In reading through the results of our Senior Exit Surveys, which are gleaned through one-on-one conversations between individual teachers and late spring semester seniors, we discovered that we had widespread issues with student anxiety, sleep deprivation, right answer addiction, and cheating. While these concerns are not unique to our school here in the Silicon Valley, nor for that matter, in the independent school world at large, these stated realities fly directly in the face of the stated mission of our school.
Woodside Priory started on the long and complex road to tackle student anxiety, sleep deprivation, right answer addiction, and cheating by reaching out to the Challenge Success program at Stanford University, which is fortuitously located right down the street from our school.
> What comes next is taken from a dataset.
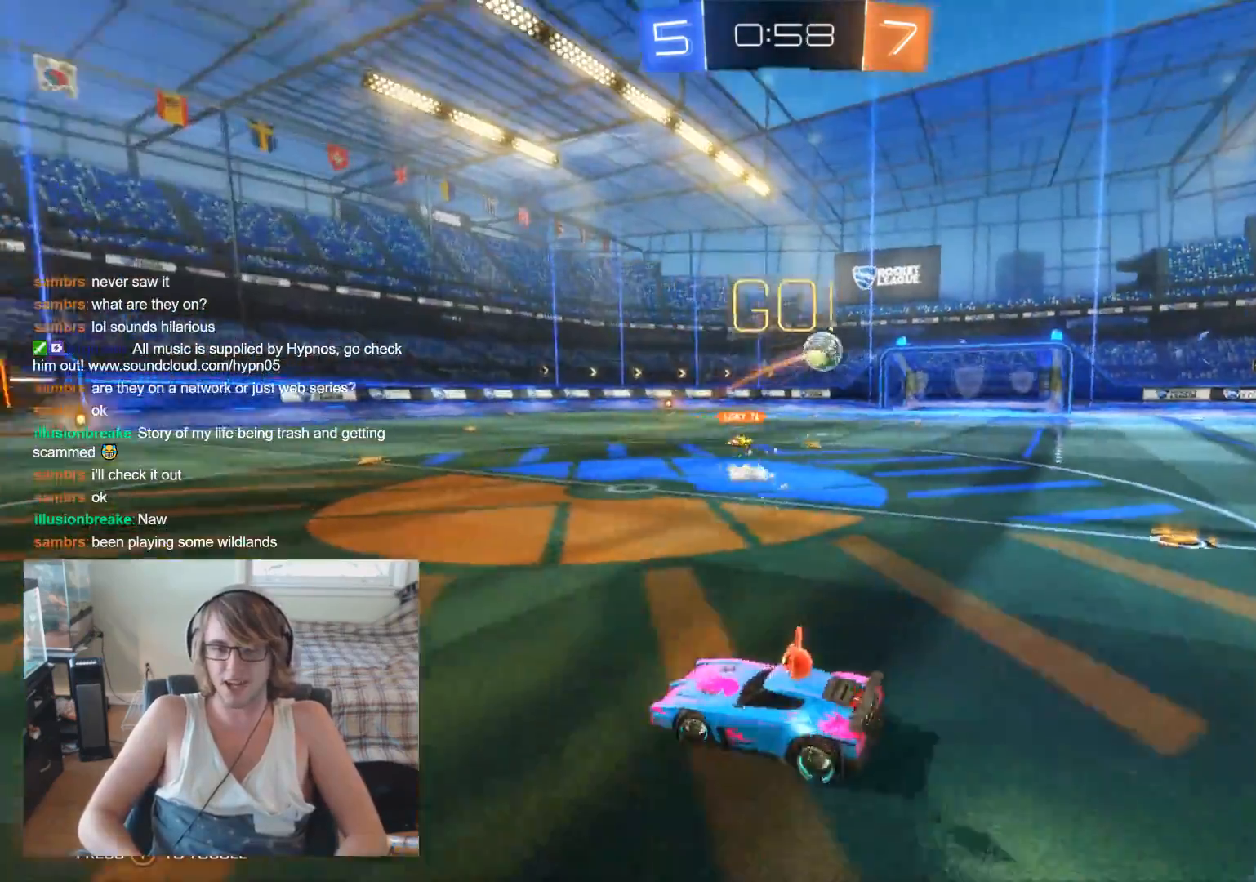
{"buttons": ["R2"], "left_stick": "right", "right_stick": "center", "events": [[233, "left_stick", "center"], [333, "left_stick", "right"]]}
With some basic guidelines in hand, we undertook a comprehensive and sweeping range of reforms in an effort to address the issues our kids were facing. Our work can be divided into three separate categories or themes: Structural Reforms, Holistic/Spiritual Reforms, and Pedagogical and Programmatic Reforms.
In the Spring of 2016, we applied for an EE Ford Grant to study the effects of our actions on Student Balance. We then formed a committee to dig into the work, focusing first on evaluating the effectiveness of our actions and then turning to advance the work.
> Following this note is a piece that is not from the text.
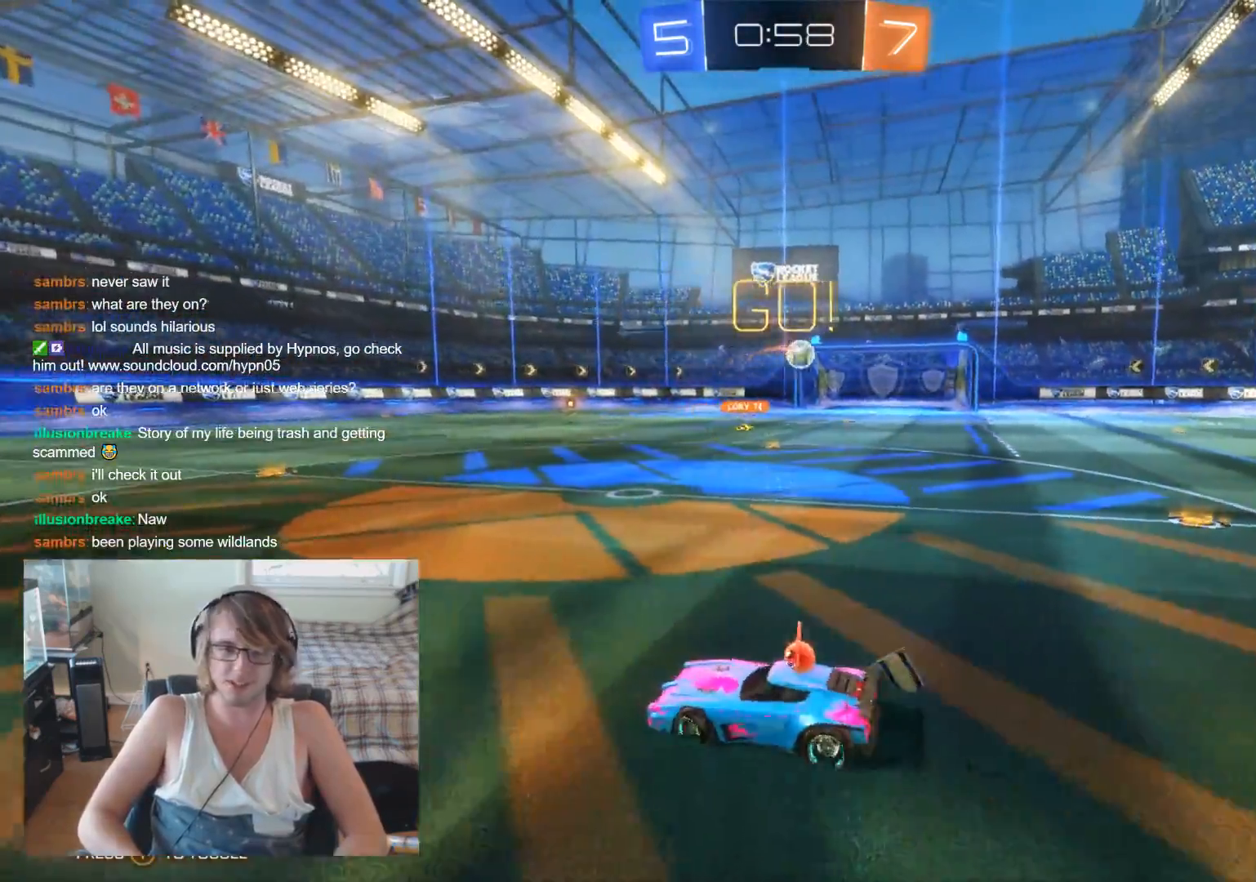
{"buttons": ["R2"], "left_stick": "up-right", "right_stick": "center", "events": [[467, "left_stick", "up-right"]]}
In the past, we have invited peer schools to a colloquium discussing common issues and goals in an effort to broaden the conversation on a Silicon Valley, indeed nation-wide, problem. We also participated in a couple of workshops at the National Association of Independent Schools (NAIS) Annual Conference – sharing our story and again, broadening the exploration of student balance with other Independent Schools as we strive to live our mission in real-time and in real life.
We acknowledge that there is still room for growth as we honestly assess our student experience. Our Advisory program and increase in interdisciplinary classes highlight the progress we have made. We are also exploring the next steps as we look to define ‘meaningful’ in the context of the Priory Way and search for deeper integration of our mission into the daily life of our students. Our driving questions are “How much of a student’s life is Priory entitled to?” and “How can we help our students discover what balance and meaning look & feel like for them?”